--- TASK BRIEF ---
Among the lines below, copy exactly those from the one with "M9,388H16V404L9,403Z" through the one with "M39,232L63,416L85,548", counting both ends.

--- SOURCE RECORDS ---
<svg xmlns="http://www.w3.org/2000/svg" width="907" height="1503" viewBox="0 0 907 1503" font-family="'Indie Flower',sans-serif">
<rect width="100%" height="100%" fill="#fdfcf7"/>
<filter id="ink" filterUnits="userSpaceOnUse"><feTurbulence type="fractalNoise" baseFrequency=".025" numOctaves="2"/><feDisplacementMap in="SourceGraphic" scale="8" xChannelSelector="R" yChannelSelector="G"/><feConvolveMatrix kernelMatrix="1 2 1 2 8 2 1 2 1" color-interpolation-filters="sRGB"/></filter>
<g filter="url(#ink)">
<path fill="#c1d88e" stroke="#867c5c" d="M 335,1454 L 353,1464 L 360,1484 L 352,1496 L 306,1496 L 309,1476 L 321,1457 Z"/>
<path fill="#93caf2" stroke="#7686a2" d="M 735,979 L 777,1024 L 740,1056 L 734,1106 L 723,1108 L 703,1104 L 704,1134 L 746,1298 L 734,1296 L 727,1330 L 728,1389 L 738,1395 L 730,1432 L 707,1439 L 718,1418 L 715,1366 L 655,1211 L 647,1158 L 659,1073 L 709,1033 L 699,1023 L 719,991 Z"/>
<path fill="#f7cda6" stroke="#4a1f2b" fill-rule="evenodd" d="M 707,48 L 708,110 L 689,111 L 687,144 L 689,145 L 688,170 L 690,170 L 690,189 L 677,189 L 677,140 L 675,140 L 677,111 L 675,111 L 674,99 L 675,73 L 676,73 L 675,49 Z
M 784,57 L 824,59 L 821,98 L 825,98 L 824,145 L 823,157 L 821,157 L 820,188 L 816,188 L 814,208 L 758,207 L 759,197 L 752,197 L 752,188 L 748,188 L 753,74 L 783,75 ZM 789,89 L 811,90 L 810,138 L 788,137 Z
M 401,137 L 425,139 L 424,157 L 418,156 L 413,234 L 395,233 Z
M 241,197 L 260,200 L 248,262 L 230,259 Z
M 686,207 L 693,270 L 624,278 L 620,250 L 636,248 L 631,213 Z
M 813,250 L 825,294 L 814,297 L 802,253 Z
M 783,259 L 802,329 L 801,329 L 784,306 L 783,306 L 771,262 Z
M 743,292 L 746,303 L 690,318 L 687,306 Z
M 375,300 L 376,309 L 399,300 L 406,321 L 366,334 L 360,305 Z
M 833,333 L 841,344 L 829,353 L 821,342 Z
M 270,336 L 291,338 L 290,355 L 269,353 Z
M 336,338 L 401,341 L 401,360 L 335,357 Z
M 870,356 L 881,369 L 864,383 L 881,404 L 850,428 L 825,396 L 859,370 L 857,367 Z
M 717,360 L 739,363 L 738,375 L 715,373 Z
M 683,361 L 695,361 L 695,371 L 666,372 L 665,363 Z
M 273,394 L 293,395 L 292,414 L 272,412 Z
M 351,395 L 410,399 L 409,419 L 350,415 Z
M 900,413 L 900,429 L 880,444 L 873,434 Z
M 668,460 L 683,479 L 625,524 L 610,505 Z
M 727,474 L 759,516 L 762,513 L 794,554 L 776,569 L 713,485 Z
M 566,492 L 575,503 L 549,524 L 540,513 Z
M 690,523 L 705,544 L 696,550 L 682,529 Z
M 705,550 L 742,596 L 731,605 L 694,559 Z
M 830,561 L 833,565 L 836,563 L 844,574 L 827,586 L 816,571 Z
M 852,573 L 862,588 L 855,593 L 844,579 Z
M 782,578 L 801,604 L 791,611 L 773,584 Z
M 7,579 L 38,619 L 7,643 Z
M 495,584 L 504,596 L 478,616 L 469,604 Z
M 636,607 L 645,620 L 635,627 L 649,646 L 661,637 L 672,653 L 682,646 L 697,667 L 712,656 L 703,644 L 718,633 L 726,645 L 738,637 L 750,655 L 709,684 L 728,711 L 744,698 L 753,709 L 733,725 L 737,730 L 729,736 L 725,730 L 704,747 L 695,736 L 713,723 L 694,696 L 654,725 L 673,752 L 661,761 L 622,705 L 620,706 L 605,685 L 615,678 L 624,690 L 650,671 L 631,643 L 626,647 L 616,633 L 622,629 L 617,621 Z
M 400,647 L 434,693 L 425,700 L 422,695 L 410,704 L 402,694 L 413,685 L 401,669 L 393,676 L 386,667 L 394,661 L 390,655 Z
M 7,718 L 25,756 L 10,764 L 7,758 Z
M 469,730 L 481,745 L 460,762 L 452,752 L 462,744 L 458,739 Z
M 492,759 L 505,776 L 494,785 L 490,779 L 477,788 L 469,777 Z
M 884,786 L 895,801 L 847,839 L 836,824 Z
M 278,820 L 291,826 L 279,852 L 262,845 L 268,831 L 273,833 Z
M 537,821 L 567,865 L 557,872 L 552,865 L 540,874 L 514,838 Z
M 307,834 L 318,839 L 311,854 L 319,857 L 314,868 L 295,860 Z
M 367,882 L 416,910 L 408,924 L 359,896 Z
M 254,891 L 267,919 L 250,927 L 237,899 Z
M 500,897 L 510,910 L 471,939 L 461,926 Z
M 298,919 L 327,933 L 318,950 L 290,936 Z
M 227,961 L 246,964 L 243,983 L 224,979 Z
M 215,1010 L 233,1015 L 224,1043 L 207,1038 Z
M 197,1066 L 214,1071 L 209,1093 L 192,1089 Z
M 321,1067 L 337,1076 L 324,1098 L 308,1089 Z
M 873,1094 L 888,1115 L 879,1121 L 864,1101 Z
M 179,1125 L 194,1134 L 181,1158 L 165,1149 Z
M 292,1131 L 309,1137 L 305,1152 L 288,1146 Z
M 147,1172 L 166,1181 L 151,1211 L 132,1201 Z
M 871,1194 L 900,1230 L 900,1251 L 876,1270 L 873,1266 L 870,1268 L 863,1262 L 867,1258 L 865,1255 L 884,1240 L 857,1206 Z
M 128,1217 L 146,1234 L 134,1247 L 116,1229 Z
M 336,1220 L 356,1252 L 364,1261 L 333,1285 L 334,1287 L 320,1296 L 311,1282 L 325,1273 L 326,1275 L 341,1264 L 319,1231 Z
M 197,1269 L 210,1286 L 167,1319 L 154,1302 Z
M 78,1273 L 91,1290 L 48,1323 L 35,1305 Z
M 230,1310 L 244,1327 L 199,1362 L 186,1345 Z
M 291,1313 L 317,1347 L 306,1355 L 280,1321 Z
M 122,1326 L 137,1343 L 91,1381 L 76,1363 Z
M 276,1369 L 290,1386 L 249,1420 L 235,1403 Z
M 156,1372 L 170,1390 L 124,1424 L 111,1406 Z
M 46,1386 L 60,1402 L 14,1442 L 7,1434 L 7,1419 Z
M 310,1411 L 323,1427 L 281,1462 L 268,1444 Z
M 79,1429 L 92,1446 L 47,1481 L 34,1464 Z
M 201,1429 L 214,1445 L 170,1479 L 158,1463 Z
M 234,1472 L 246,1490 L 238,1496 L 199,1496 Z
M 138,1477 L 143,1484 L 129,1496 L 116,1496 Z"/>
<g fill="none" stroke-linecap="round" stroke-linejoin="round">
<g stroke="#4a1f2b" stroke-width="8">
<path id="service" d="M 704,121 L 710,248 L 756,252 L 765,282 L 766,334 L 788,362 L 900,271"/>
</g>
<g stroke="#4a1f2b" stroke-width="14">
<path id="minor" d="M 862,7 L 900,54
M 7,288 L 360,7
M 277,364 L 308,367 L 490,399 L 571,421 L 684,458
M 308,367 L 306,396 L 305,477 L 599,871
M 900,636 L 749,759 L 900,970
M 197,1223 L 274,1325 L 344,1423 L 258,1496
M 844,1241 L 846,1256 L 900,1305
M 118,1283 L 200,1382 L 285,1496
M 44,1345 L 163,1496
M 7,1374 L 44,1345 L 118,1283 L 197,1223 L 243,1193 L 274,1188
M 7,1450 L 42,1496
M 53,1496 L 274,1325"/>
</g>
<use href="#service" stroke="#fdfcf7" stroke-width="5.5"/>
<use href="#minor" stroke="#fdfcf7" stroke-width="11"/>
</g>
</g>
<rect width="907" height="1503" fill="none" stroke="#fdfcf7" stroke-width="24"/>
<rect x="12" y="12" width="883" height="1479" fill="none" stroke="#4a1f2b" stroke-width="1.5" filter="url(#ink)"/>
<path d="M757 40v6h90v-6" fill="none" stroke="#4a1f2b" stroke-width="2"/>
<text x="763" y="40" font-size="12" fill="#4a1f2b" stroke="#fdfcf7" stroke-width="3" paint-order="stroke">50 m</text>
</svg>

* * *

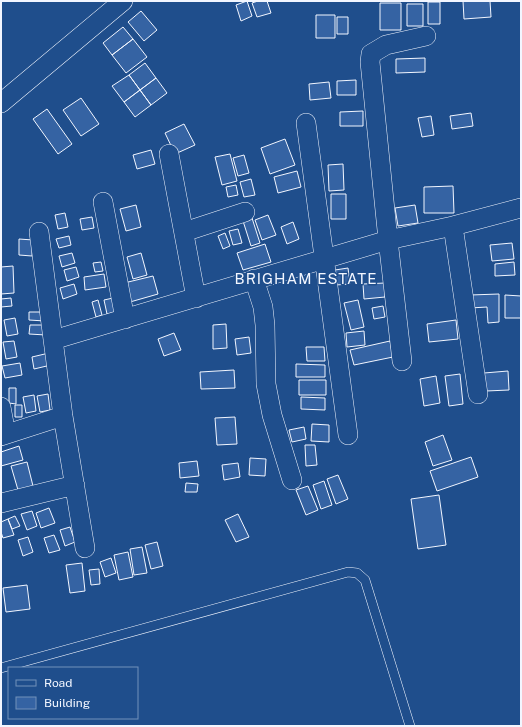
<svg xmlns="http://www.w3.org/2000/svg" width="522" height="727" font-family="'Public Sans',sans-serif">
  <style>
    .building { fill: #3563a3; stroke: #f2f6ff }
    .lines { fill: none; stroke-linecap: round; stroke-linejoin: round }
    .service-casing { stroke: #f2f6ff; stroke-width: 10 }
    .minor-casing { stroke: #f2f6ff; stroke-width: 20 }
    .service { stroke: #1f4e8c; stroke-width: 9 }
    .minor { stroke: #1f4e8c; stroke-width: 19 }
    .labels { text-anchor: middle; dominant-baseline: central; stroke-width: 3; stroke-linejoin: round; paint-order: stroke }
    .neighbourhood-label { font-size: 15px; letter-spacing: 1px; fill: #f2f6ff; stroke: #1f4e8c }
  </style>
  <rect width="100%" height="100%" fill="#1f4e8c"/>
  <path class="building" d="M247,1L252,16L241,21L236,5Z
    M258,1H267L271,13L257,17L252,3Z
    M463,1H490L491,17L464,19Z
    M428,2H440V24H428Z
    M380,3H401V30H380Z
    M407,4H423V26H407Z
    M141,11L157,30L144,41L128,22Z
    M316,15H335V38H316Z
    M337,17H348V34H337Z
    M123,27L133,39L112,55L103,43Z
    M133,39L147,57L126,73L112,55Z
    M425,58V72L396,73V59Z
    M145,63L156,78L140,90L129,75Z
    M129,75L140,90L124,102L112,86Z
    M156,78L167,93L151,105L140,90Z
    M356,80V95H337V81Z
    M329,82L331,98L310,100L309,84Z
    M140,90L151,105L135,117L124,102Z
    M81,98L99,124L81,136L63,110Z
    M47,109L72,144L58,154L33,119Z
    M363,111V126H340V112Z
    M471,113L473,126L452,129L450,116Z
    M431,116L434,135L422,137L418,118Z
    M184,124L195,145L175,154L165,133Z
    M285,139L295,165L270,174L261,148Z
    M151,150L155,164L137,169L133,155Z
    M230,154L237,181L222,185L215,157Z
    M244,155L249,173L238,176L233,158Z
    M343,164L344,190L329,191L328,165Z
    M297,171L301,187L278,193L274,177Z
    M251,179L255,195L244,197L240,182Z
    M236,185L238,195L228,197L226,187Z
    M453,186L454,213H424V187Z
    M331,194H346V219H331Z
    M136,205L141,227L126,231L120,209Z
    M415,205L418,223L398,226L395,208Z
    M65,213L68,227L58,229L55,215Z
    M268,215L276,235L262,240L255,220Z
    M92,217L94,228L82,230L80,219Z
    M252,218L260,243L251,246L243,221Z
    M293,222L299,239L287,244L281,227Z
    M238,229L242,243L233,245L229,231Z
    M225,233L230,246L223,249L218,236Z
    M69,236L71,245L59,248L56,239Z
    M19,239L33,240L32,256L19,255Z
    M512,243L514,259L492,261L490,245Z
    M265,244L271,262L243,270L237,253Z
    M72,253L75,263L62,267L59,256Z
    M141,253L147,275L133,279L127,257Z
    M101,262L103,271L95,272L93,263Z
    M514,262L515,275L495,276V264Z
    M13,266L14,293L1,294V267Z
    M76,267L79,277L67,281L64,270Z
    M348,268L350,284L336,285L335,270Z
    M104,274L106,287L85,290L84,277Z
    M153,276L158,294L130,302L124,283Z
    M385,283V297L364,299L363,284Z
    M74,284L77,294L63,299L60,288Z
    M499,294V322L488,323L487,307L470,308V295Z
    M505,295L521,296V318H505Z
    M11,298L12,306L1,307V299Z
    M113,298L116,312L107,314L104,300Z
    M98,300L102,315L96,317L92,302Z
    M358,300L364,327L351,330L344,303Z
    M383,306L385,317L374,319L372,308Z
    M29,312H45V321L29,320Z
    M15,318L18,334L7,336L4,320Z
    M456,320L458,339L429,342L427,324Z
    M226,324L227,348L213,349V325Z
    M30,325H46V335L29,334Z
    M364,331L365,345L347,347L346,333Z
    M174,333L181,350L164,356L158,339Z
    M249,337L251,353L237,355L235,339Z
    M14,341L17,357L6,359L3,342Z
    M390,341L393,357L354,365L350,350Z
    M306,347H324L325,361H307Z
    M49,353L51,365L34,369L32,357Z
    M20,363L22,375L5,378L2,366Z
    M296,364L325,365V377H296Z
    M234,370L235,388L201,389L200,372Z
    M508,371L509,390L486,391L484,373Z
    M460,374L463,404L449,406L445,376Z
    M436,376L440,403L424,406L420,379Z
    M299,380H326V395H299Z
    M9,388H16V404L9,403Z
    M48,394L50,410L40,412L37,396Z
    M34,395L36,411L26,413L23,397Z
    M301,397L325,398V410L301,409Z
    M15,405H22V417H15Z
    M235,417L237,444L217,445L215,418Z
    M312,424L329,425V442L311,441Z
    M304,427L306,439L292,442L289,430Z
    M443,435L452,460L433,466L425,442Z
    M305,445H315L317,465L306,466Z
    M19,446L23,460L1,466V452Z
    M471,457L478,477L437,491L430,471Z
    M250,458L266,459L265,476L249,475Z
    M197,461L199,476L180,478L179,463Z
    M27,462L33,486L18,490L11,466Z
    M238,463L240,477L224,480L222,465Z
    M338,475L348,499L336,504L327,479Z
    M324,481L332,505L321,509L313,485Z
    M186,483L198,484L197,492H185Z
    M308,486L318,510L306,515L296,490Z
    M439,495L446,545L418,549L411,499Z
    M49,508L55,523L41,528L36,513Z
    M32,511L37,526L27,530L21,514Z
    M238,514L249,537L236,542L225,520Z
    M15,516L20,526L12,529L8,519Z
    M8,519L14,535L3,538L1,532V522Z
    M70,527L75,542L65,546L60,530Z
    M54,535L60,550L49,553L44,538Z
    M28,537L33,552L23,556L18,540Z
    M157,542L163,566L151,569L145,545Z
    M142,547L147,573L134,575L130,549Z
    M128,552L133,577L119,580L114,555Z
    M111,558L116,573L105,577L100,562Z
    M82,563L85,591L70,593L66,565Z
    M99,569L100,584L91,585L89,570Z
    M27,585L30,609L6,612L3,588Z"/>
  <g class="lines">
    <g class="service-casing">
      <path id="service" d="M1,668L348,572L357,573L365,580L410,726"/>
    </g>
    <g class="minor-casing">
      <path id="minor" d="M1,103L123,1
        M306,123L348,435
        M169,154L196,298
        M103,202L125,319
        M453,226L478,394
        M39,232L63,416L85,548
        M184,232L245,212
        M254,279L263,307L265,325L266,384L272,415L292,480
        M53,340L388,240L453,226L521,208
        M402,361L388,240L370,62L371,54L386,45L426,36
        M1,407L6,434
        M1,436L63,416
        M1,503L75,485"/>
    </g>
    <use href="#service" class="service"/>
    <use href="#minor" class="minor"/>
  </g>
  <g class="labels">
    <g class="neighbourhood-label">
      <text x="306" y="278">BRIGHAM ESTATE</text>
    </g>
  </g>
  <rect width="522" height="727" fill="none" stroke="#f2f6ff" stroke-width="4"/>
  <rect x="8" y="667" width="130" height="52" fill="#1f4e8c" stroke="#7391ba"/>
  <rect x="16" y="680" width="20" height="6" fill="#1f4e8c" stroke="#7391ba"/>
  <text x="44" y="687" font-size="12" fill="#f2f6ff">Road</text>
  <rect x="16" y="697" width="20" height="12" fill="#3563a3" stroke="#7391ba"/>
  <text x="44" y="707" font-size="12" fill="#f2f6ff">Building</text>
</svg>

--- EXERCISE ANSWER ---
    M9,388H16V404L9,403Z
    M48,394L50,410L40,412L37,396Z
    M34,395L36,411L26,413L23,397Z
    M301,397L325,398V410L301,409Z
    M15,405H22V417H15Z
    M235,417L237,444L217,445L215,418Z
    M312,424L329,425V442L311,441Z
    M304,427L306,439L292,442L289,430Z
    M443,435L452,460L433,466L425,442Z
    M305,445H315L317,465L306,466Z
    M19,446L23,460L1,466V452Z
    M471,457L478,477L437,491L430,471Z
    M250,458L266,459L265,476L249,475Z
    M197,461L199,476L180,478L179,463Z
    M27,462L33,486L18,490L11,466Z
    M238,463L240,477L224,480L222,465Z
    M338,475L348,499L336,504L327,479Z
    M324,481L332,505L321,509L313,485Z
    M186,483L198,484L197,492H185Z
    M308,486L318,510L306,515L296,490Z
    M439,495L446,545L418,549L411,499Z
    M49,508L55,523L41,528L36,513Z
    M32,511L37,526L27,530L21,514Z
    M238,514L249,537L236,542L225,520Z
    M15,516L20,526L12,529L8,519Z
    M8,519L14,535L3,538L1,532V522Z
    M70,527L75,542L65,546L60,530Z
    M54,535L60,550L49,553L44,538Z
    M28,537L33,552L23,556L18,540Z
    M157,542L163,566L151,569L145,545Z
    M142,547L147,573L134,575L130,549Z
    M128,552L133,577L119,580L114,555Z
    M111,558L116,573L105,577L100,562Z
    M82,563L85,591L70,593L66,565Z
    M99,569L100,584L91,585L89,570Z
    M27,585L30,609L6,612L3,588Z"/>
  <g class="lines">
    <g class="service-casing">
      <path id="service" d="M1,668L348,572L357,573L365,580L410,726"/>
    </g>
    <g class="minor-casing">
      <path id="minor" d="M1,103L123,1
        M306,123L348,435
        M169,154L196,298
        M103,202L125,319
        M453,226L478,394
        M39,232L63,416L85,548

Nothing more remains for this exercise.